--- Given data Enclosed Below ---
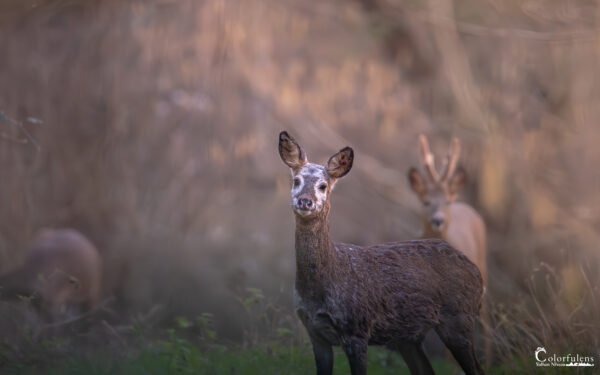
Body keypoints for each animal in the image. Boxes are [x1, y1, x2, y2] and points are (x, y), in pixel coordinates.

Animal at [280, 132, 482, 375]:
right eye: (296, 180)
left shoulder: (356, 330)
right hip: (408, 337)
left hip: (459, 317)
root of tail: (476, 272)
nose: (305, 201)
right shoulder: (315, 333)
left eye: (323, 185)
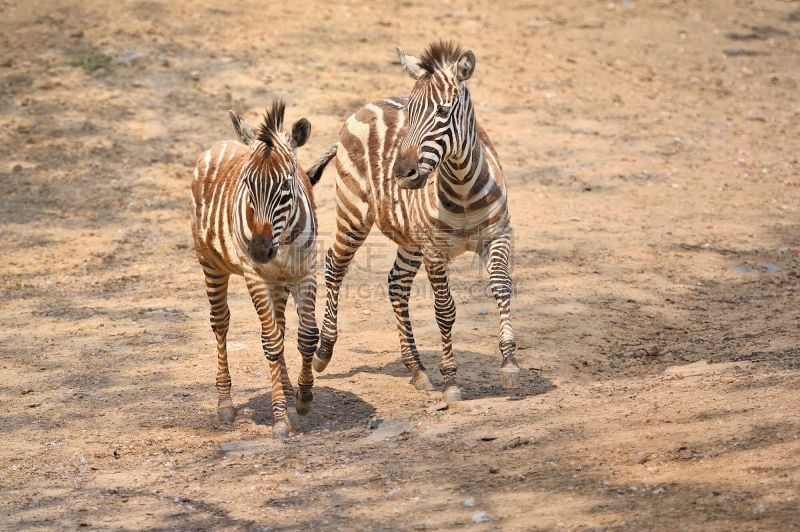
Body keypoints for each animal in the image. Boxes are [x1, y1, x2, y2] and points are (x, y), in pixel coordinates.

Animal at [191, 98, 318, 436]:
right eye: (248, 183)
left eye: (286, 184)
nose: (260, 249)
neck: (282, 238)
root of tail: (220, 144)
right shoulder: (254, 275)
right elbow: (271, 343)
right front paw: (280, 418)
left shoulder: (306, 271)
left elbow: (306, 336)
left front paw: (303, 398)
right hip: (211, 264)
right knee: (220, 322)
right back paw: (225, 402)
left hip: (277, 280)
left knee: (281, 326)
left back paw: (288, 390)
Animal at [306, 41, 520, 402]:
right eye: (411, 112)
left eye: (444, 112)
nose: (402, 173)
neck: (463, 189)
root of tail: (362, 108)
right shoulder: (435, 249)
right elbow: (445, 310)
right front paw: (451, 380)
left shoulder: (497, 235)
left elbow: (501, 286)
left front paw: (509, 364)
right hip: (354, 213)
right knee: (335, 264)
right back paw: (324, 351)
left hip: (409, 237)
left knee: (397, 283)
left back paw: (417, 369)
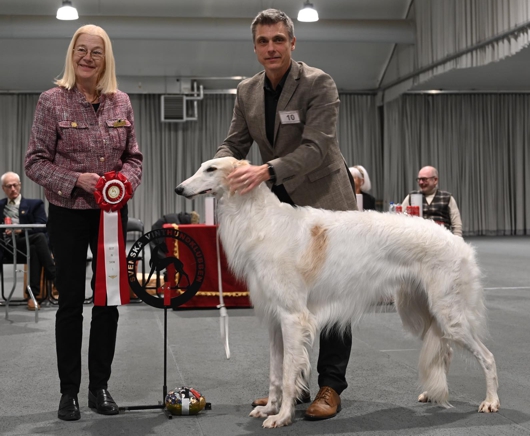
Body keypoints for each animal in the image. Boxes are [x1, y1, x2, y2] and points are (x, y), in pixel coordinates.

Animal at [175, 158, 498, 430]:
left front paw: (282, 417)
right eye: (202, 166)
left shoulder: (293, 318)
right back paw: (432, 393)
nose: (178, 188)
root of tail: (459, 242)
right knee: (446, 350)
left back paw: (491, 401)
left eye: (211, 169)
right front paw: (269, 408)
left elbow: (289, 375)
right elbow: (276, 374)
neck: (264, 222)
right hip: (419, 313)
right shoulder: (275, 321)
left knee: (488, 356)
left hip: (449, 315)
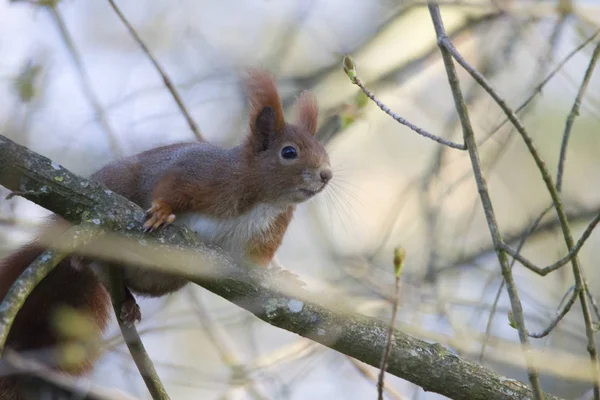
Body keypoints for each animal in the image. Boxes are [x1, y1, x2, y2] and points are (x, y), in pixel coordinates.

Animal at [0, 70, 332, 398]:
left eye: (324, 152)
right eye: (289, 152)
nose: (326, 175)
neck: (263, 198)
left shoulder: (267, 232)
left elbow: (253, 266)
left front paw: (280, 276)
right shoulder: (200, 173)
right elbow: (172, 188)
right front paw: (161, 211)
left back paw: (128, 302)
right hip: (114, 187)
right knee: (85, 261)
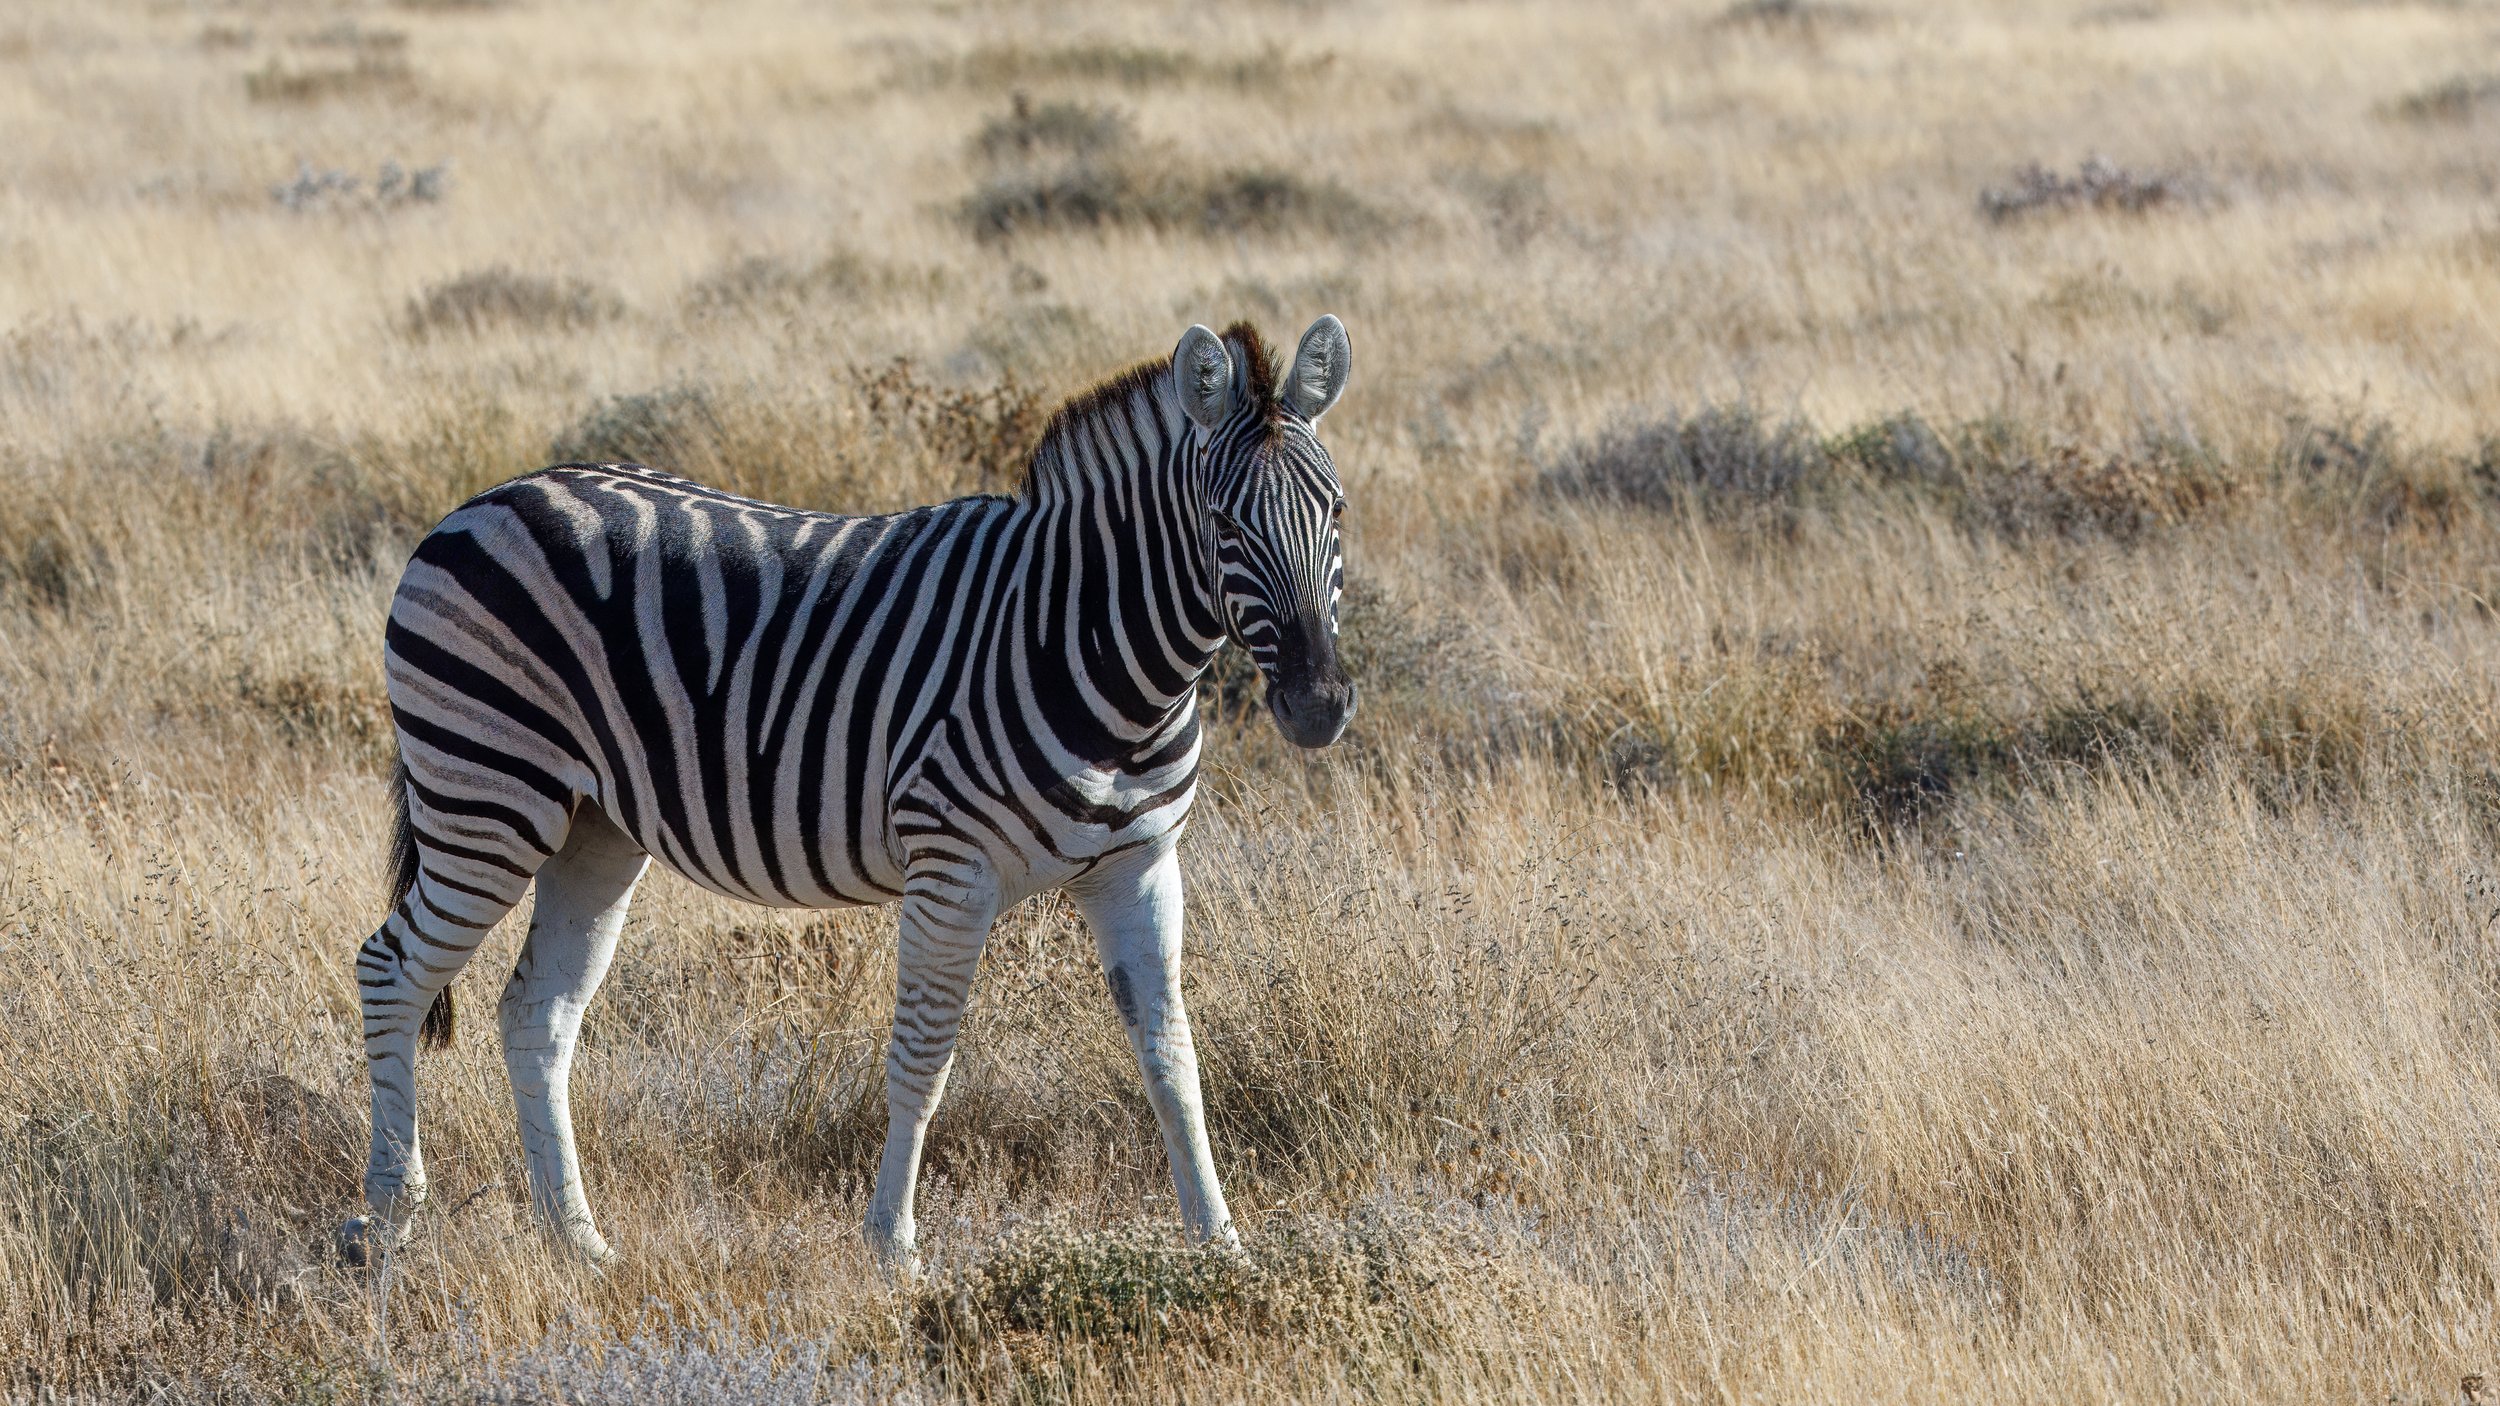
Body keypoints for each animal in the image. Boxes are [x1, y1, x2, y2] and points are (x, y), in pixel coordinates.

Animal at [342, 315, 1356, 1272]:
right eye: (1225, 525)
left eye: (1339, 512)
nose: (1319, 706)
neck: (1097, 655)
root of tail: (485, 500)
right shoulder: (951, 870)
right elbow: (924, 1058)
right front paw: (892, 1246)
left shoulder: (1138, 863)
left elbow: (1172, 1057)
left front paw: (1220, 1244)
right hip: (486, 790)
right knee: (390, 968)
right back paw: (389, 1218)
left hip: (593, 828)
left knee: (537, 1014)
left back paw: (576, 1241)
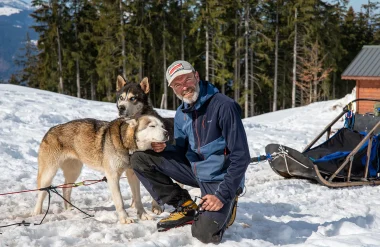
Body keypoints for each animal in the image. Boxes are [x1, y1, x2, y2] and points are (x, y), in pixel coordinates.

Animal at [32, 116, 169, 224]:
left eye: (162, 126)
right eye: (152, 125)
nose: (167, 133)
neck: (126, 144)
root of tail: (50, 130)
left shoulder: (132, 175)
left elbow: (138, 199)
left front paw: (143, 215)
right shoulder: (112, 176)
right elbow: (119, 201)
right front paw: (124, 218)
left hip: (74, 171)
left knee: (66, 188)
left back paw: (69, 209)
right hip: (49, 173)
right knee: (42, 192)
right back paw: (37, 213)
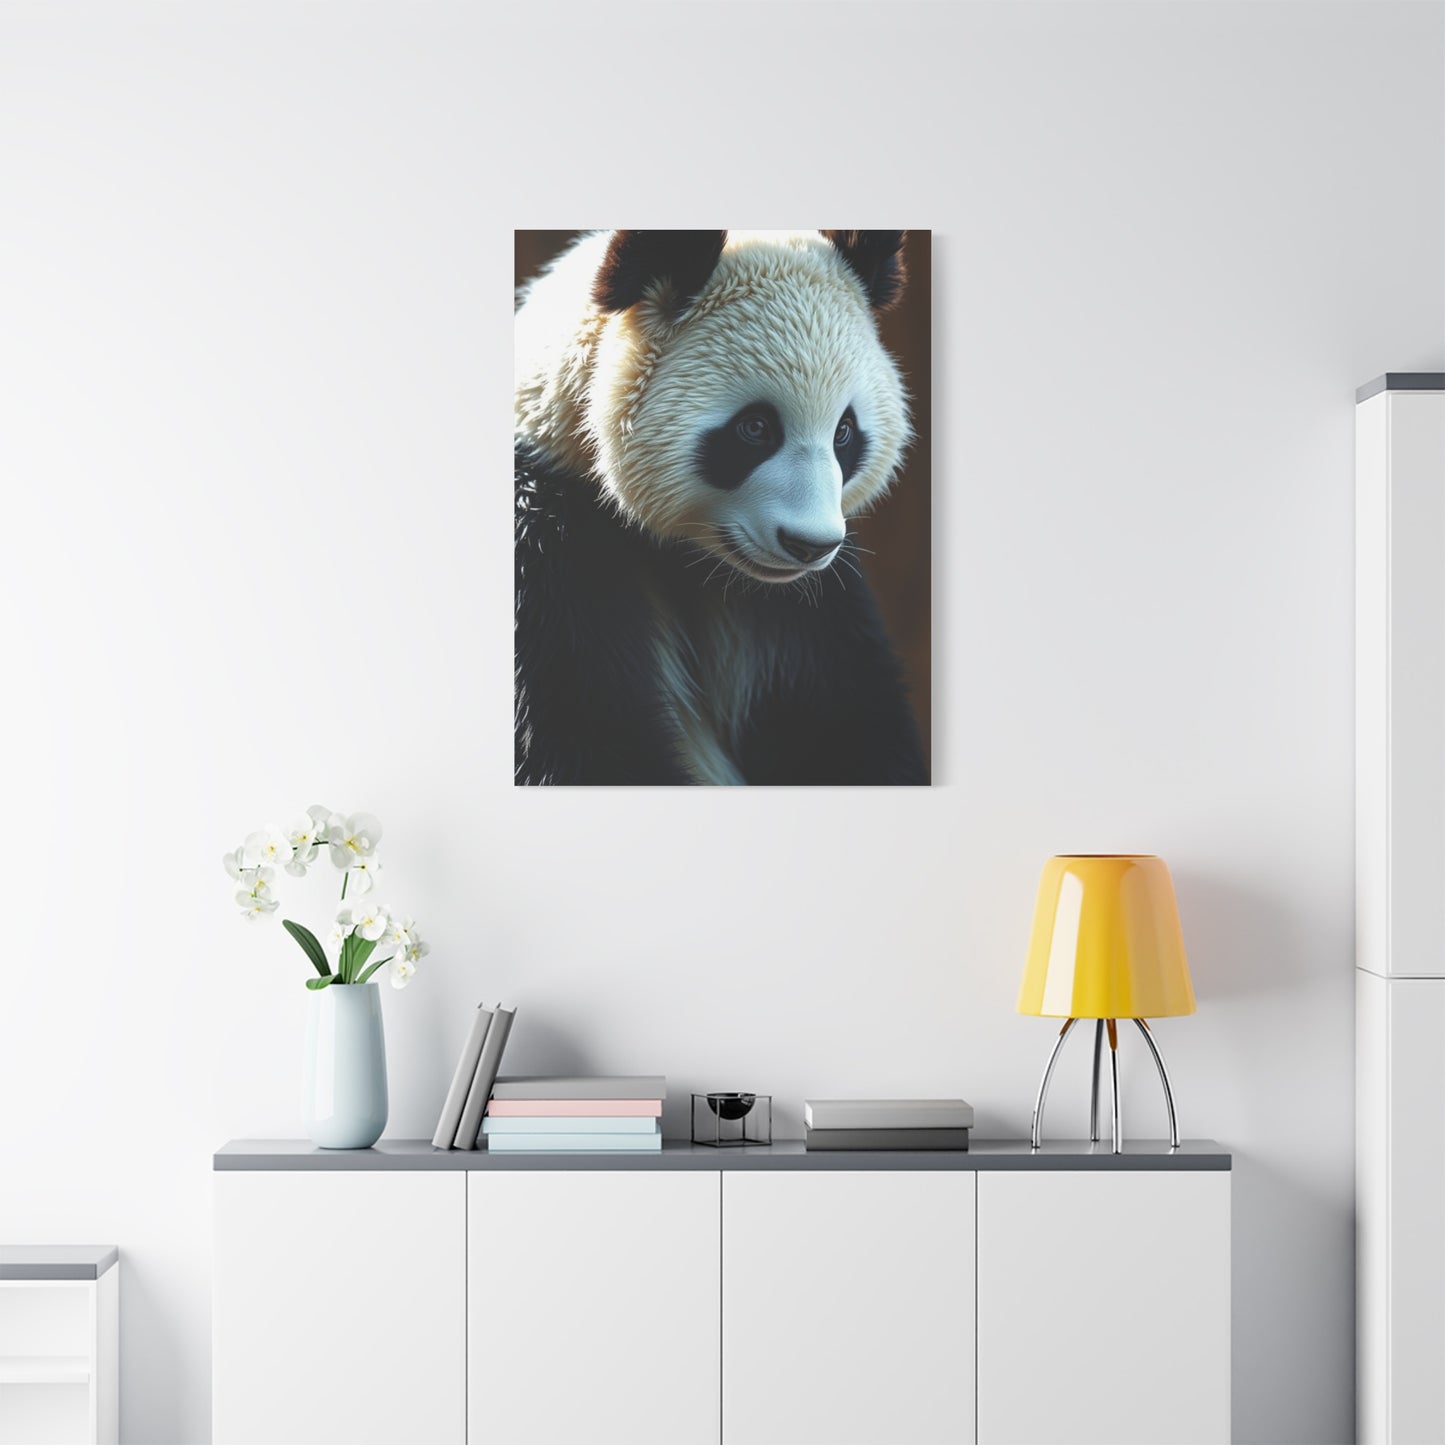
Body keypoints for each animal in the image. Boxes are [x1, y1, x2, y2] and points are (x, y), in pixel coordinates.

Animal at [514, 229, 927, 786]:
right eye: (755, 428)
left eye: (844, 431)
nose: (809, 545)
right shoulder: (546, 549)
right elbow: (584, 736)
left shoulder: (802, 609)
--- End of Enclosed Given data ---
■ Exercise objective: This exercise asks for an exact copy of the lines from the first one in the data through the line that contains "left hip: (449, 315)", pictures excluded.

■ Output for this task:
Body keypoints for each animal in the image. Boxes are [x1, y1, x2, y2] and points are (x, y), in pixel coordinates.

Animal at [280, 132, 482, 375]:
right eye: (296, 180)
left shoulder: (356, 330)
right hip: (408, 337)
left hip: (459, 317)
root of tail: (476, 272)
nose: (305, 201)
right shoulder: (315, 333)
left eye: (323, 185)
Body keypoints for each animal in the image. Boxes are [x1, y1, x2, y2] and points are (x, y), in pixel coordinates.

Animal at [191, 98, 318, 436]:
right eye: (248, 183)
left eye: (286, 184)
nose: (260, 249)
neck: (282, 238)
root of tail: (220, 144)
right shoulder: (254, 275)
right elbow: (271, 343)
right front paw: (280, 418)
left shoulder: (306, 271)
left elbow: (306, 336)
left front paw: (303, 398)
right hip: (211, 264)
right knee: (220, 322)
right back paw: (225, 402)
left hip: (277, 280)
left knee: (281, 326)
left back paw: (288, 390)
Animal at [306, 41, 520, 402]:
right eye: (411, 112)
left eye: (444, 112)
nose: (402, 173)
neck: (463, 189)
root of tail: (362, 108)
right shoulder: (435, 249)
right elbow: (445, 310)
right front paw: (451, 380)
left shoulder: (497, 235)
left elbow: (501, 286)
left front paw: (509, 364)
right hip: (354, 213)
right knee: (335, 264)
right back paw: (324, 351)
left hip: (409, 237)
left knee: (397, 283)
left back paw: (417, 369)
Body keypoints for each animal in the image. Boxes are [x1, y1, x2, y2] and points are (x, y), in pixel coordinates.

Animal at [175, 158, 498, 430]:
left front paw: (282, 417)
right eye: (202, 166)
left shoulder: (293, 318)
right back paw: (432, 393)
nose: (178, 188)
root of tail: (459, 242)
right knee: (446, 350)
left back paw: (491, 401)
left eye: (211, 169)
right front paw: (269, 408)
left elbow: (289, 375)
right elbow: (276, 374)
neck: (264, 222)
right hip: (419, 313)
right shoulder: (275, 321)
left knee: (488, 356)
left hip: (449, 315)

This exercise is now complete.